フロントの横にラーメン屋の入口風に見立てたところがあり、そこの棚に夜食のカップ麺が並べられいる。夜中の1時に閉店するので、それまでに自由に持っていけるとのこと。

部屋の鍵と晩飯のチケットなどをもらい、部屋に入って、まずシャワーを浴びる。洗濯もとっととやっておく。

そして晩飯を食いに行く。晩飯はホテルではなく、近くにある日本料理と郷土料理の店「車屋源氏」。宿を予約するときに、食事のコースも一緒に予約していた。そのメニューは「稚内名物たこしゃぶ御前(磯物三点盛・たこしゃぶ鍋・イクラ丼・香物・吸物)」だ。

飯を食う前に、追加でビール&つまみを注文する。結構、腹一杯になって満足。

20:50 店を出る。ほろ酔い気分で、夜の北防波堤ドームに行ってみる。夕方来た時と同じところに、バイク1台とその横にテントがあるだけ。
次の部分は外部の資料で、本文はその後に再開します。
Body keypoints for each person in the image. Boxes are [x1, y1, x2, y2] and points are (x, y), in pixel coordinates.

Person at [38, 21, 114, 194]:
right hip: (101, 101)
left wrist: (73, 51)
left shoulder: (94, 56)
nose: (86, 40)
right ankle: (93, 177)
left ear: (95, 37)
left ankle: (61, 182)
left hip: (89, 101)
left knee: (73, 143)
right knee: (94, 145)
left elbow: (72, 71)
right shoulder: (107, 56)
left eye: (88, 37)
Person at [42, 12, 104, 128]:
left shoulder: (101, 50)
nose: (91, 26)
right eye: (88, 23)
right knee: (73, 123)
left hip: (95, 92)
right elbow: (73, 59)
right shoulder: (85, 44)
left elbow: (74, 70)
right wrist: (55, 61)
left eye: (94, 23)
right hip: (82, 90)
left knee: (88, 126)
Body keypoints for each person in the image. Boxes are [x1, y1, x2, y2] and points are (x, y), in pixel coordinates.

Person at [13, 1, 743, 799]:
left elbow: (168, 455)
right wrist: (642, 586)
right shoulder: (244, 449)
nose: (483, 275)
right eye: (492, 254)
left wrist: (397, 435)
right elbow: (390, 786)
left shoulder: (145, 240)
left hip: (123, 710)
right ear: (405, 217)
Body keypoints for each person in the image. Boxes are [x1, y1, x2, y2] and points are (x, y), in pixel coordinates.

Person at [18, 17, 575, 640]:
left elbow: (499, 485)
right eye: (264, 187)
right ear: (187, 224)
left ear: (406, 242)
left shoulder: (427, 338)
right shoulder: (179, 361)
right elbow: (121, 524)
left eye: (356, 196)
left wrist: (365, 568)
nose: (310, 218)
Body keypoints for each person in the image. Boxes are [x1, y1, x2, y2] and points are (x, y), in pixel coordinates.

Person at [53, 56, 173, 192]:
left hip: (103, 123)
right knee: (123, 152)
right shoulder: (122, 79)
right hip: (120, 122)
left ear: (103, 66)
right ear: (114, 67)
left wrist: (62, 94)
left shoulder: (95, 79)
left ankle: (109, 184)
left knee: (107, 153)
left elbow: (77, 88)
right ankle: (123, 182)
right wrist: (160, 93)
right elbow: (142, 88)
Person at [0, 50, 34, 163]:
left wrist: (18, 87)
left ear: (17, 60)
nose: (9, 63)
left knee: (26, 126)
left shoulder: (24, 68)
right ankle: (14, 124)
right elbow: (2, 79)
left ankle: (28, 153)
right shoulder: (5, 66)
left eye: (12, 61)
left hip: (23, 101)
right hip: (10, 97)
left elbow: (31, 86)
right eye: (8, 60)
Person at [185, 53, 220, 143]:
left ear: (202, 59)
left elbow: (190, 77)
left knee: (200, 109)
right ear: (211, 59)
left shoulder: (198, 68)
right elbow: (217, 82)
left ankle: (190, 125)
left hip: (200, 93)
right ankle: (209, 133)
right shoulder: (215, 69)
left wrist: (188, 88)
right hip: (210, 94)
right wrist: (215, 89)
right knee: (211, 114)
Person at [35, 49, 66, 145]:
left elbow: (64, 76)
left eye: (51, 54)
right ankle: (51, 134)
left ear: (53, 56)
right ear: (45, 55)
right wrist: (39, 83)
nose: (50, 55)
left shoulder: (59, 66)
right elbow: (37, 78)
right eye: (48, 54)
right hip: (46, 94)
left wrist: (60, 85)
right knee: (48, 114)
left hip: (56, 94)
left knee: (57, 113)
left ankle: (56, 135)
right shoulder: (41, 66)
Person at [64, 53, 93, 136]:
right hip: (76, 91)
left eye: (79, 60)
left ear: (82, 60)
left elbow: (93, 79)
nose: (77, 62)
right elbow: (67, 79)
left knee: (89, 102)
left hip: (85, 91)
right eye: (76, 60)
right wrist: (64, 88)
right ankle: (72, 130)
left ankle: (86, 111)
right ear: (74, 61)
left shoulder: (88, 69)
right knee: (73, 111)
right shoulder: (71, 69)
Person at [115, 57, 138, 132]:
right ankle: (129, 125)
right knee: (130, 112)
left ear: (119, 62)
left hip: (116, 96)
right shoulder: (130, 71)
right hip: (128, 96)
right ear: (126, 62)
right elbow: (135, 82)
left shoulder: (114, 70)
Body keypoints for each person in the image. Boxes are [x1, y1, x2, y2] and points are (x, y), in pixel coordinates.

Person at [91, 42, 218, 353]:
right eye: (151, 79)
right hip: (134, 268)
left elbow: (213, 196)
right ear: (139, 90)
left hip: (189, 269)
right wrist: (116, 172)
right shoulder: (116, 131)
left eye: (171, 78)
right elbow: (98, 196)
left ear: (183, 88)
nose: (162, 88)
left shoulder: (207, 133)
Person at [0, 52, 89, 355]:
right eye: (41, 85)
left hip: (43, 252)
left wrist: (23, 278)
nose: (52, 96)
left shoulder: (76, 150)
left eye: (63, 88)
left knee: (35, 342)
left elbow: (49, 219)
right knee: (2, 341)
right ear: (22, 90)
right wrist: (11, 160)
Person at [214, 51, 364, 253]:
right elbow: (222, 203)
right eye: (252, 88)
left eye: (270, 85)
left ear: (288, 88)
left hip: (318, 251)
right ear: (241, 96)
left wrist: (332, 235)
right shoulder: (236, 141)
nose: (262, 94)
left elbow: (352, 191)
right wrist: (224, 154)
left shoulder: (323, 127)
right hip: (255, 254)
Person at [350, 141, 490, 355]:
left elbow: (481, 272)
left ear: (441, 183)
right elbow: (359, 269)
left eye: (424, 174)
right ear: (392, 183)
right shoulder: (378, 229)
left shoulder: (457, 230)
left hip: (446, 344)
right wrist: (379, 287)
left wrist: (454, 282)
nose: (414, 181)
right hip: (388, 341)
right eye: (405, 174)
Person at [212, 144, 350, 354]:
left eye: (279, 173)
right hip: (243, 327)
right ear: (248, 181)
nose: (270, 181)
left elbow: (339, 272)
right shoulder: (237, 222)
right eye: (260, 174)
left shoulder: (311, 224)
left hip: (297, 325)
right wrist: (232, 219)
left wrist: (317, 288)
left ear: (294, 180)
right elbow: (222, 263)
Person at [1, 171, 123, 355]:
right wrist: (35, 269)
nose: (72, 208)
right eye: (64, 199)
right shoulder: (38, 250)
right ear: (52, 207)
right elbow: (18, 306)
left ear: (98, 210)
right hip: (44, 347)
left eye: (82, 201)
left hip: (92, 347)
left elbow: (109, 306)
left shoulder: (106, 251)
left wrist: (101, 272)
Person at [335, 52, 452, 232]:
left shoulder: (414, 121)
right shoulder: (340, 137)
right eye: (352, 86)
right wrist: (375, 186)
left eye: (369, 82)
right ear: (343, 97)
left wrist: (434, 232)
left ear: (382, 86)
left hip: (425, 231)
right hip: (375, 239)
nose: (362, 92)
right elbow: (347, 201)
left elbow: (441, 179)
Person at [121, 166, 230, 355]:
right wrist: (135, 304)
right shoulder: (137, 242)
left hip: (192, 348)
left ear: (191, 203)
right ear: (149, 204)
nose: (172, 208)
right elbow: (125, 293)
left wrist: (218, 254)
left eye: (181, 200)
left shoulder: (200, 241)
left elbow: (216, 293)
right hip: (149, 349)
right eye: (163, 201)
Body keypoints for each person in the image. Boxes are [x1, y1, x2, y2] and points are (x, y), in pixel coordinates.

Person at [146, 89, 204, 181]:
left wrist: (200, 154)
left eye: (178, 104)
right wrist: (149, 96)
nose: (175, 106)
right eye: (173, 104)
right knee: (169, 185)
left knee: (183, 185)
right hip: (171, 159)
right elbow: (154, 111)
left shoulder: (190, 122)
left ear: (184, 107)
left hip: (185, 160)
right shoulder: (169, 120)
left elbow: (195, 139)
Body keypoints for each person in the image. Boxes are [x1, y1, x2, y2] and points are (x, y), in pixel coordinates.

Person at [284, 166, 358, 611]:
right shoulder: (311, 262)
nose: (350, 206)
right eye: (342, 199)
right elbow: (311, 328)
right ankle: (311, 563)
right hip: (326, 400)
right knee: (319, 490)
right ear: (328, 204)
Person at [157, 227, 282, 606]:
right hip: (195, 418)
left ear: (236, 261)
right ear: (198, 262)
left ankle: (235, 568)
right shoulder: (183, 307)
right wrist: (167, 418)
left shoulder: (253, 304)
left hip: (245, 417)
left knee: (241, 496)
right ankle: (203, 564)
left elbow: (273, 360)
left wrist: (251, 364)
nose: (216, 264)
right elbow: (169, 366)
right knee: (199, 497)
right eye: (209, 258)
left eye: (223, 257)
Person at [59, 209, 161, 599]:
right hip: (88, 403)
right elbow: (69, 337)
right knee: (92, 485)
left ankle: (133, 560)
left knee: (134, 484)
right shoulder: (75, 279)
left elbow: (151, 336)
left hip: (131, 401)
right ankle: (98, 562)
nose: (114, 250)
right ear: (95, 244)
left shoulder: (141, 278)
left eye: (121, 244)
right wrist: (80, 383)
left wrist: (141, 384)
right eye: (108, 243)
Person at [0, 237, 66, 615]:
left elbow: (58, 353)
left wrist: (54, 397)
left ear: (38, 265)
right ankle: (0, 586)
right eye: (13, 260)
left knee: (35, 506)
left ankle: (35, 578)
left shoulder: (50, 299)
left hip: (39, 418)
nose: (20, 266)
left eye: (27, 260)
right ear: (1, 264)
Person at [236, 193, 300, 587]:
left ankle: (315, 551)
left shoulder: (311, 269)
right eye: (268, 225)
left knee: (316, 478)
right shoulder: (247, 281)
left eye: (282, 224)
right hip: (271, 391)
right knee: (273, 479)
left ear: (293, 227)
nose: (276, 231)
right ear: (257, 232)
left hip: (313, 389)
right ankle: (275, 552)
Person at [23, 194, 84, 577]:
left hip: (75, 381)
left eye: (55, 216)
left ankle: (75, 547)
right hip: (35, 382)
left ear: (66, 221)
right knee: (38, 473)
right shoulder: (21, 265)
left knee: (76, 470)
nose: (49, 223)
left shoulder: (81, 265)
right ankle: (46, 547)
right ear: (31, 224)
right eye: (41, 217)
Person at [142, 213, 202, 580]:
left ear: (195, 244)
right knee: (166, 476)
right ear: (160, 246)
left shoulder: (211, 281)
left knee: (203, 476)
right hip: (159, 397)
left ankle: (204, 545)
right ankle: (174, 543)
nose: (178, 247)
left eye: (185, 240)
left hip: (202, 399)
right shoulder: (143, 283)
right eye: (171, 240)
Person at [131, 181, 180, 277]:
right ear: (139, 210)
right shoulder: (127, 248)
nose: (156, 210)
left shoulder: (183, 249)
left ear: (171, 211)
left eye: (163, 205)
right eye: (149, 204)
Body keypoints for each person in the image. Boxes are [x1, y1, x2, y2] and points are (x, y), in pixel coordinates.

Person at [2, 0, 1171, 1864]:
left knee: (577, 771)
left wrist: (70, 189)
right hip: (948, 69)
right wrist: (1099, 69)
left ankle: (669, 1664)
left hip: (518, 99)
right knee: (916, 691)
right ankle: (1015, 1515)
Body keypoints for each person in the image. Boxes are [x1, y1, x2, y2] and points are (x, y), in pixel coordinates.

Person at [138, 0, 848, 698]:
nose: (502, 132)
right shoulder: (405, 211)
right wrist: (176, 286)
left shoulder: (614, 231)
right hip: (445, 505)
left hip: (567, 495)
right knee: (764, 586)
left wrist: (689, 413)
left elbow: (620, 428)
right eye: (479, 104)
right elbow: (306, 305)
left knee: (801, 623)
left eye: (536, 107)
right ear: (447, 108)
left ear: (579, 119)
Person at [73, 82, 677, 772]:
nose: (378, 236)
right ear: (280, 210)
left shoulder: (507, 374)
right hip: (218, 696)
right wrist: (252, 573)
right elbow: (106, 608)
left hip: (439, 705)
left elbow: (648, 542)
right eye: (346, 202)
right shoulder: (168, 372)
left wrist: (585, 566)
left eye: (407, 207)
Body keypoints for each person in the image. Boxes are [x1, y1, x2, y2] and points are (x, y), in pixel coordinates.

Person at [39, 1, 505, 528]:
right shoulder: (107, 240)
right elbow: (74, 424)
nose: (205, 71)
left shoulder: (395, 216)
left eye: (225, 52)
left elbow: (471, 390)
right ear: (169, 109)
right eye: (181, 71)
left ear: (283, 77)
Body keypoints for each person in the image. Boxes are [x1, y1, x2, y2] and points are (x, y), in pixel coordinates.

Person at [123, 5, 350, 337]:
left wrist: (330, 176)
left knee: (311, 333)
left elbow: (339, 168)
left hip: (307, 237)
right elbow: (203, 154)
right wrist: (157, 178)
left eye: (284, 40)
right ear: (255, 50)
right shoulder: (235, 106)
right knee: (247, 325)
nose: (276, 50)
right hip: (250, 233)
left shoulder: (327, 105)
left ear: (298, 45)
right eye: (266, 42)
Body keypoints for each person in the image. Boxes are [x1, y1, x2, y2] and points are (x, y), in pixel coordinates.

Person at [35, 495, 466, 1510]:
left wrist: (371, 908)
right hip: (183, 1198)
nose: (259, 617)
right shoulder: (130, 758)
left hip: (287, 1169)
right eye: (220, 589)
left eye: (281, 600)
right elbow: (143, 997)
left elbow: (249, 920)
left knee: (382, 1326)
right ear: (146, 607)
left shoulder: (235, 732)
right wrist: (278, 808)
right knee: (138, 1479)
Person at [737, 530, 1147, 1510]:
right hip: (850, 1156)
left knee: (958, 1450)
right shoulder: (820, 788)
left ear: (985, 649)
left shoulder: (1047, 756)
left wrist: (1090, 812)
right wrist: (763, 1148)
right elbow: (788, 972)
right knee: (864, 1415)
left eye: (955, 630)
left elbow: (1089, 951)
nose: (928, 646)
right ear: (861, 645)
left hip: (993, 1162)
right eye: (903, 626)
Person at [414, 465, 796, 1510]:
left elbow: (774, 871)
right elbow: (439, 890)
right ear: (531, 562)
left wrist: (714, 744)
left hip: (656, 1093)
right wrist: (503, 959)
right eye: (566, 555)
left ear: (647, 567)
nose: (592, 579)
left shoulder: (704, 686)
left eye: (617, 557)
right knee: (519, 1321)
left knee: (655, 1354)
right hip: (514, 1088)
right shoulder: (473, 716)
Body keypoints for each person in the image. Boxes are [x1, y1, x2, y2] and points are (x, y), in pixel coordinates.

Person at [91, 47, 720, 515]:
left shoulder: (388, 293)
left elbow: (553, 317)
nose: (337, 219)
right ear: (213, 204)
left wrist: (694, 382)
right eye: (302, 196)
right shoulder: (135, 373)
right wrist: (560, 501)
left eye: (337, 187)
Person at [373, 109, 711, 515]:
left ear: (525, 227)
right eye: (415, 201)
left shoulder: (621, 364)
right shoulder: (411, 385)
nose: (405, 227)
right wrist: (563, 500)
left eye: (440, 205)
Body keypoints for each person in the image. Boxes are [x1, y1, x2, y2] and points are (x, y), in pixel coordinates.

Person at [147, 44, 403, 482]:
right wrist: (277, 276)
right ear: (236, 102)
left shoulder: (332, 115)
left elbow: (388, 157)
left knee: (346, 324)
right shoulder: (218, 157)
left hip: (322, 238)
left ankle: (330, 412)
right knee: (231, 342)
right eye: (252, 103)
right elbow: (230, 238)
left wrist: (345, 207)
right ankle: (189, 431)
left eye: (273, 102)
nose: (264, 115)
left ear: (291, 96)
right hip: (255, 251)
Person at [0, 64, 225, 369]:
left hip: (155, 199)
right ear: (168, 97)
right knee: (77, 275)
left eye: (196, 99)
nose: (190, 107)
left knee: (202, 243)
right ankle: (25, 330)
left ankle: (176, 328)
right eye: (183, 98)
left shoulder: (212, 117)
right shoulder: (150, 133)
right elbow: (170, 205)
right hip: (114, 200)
最近は、ここに野宿する人はあまりいないのかもしれない。

適当に駅のほうに向かって歩く。二次会用の酒を買おうと思うが、一番近くのコンビニは、駅から少し先にあるセイコーマート。

そこで買い物をしているときにふと気づく。明日明後日は礼文、利尻にいるので、使えるのは現金だけになるだろう。現金は十分持っているが、念のため、ここでは現金を使わずにクレジットカードで支払うことにする。コンビニの支払いでクレジットカードを使うのはこれが初めてだ。

部屋に戻り、二次会開始。いい感じに酔っ払って、最初はいらないかと思っていたカップ麺をせっかくなのでもらいに行く。わかめラーメンにする。で結局、締めにわかめラーメンを食う。

明日は朝イチのフェリーで礼文に渡るので、寝坊しないよう目覚ましをセットして寝る。